The financial organization is the medium by which the various parts of the industrial and commercial organism are held in harmony. It is by the financial organization that capital is collected and distributed, that the friction of exchanges is reduced to a minimum, and that time is economized, through credit, between production and consumption. The financial system furnishes three indicators—prices, the rate of discount, and the foreign exchanges—through which we may read the operation of economic forces now that their magnitude makes it impossible to inspect them directly. Hence the great mischief of usury laws which tamper with the rate of discount, and of fluctuating currencies which falsify prices and the foreign exchanges.
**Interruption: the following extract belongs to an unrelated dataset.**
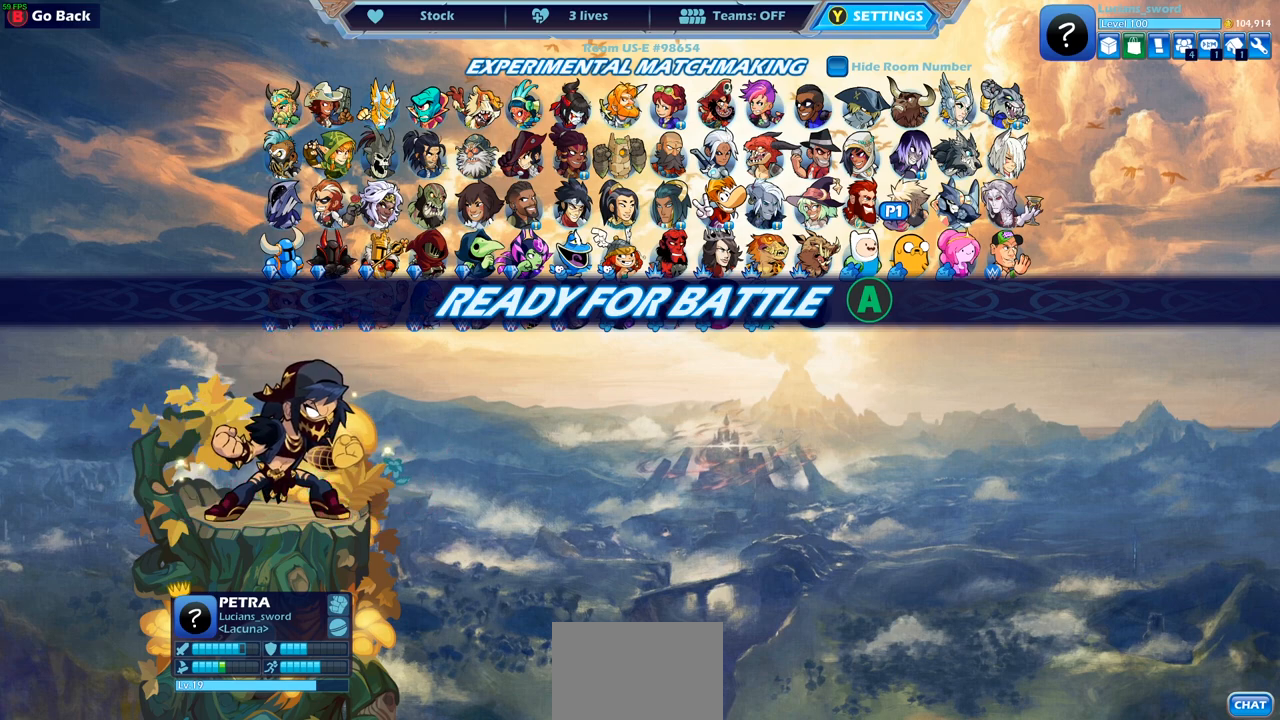
{"buttons": [], "left_stick": "center", "right_stick": "center", "events": []}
They destroy the value of the indicators, and have the same effect as tampering with the scales of a chemist or the steam-gauge of a locomotive.
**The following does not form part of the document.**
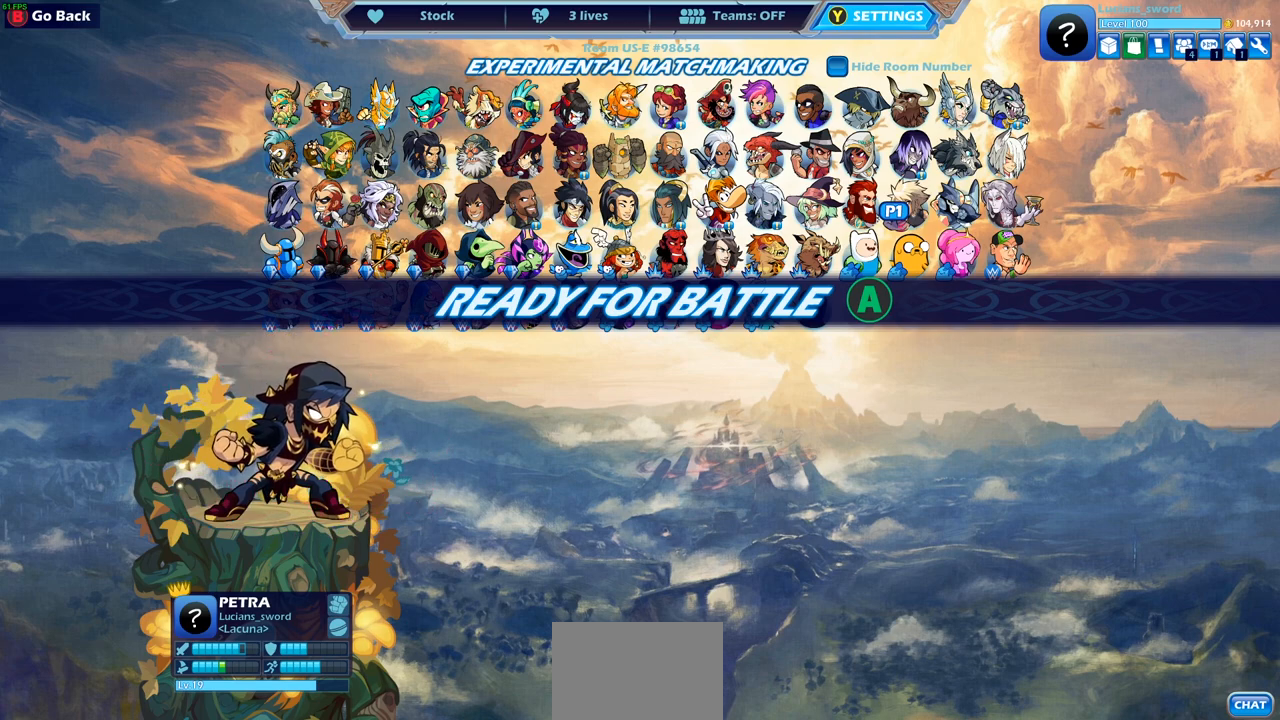
{"buttons": [], "left_stick": "center", "right_stick": "center", "events": [[300, "CROSS", "down"], [383, "CROSS", "up"]]}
In the matter of prices we have another difficulty to contend with, which is inevitable in the nature of things. We must choose some commodity to be the denominator of value. We can find no commodity which is not itself subject to fluctuation in its ratio of exchange with other things. Great crises have been caused in past times by fluctuations in the value of the commodities chosen as money, and such an element is, no doubt, at hand in the present crisis, although it had nothing to do with bringing it about. It follows that any improvement in the world’s money is worth any sacrifice which it can possibly cost, if it tends to secure a more simple, exact, and unchanging standard of value.
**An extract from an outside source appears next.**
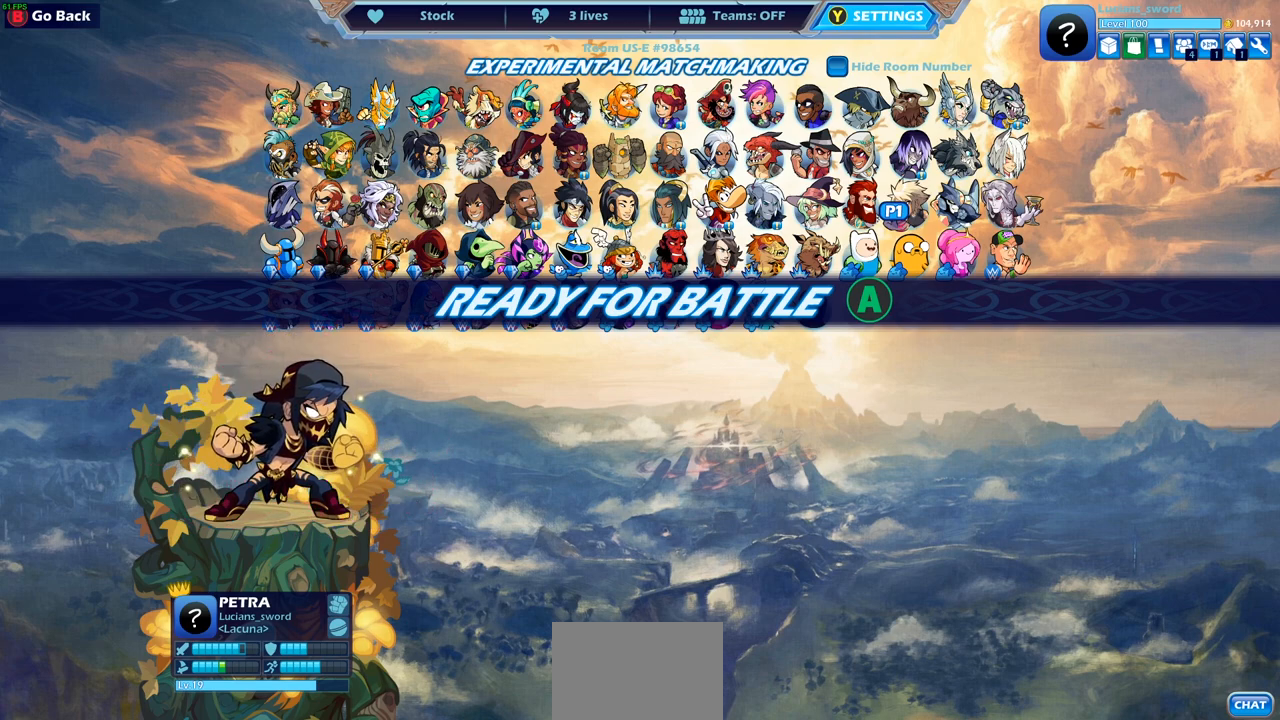
{"buttons": [], "left_stick": "center", "right_stick": "center", "events": []}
The next point of which I wish to speak is easily introduced by the last remark; that point is the cost of all improvement. The human race has made no step whatever in civilization which has not been won by pain and distress. It wins no steps now without paying for them in sacrifices. To notice only things which are directly pertinent to our present purpose: every service which we win from nature displaces the acquired skill of the men who formerly performed the service; every such step is a gain to the race, but it imposes on some men the necessity of finding new means of livelihood, and if those men are advanced in life, this necessity may be harsh in the extreme. Every new machine, although it saves labor, and because it saves labor, serves the human race, yet destroys a vested interest of some laborers in the work which it performs. It imposes on them the necessity of turning to a new occupation, and this is hardly ever possible without a period of distress. It very probably throws them down from the rank of skilled to that of unskilled labor. Every new machine also destroys capital. It makes useless the half-worn-out machines which it supersedes. So canals caused capital which was invested in turnpikes and state coaches to depreciate, and so railroads have caused the capital invested in canals and other forms to depreciate. I see no exception to the rule that the progress won by the race is always won at the expense of some group of its members.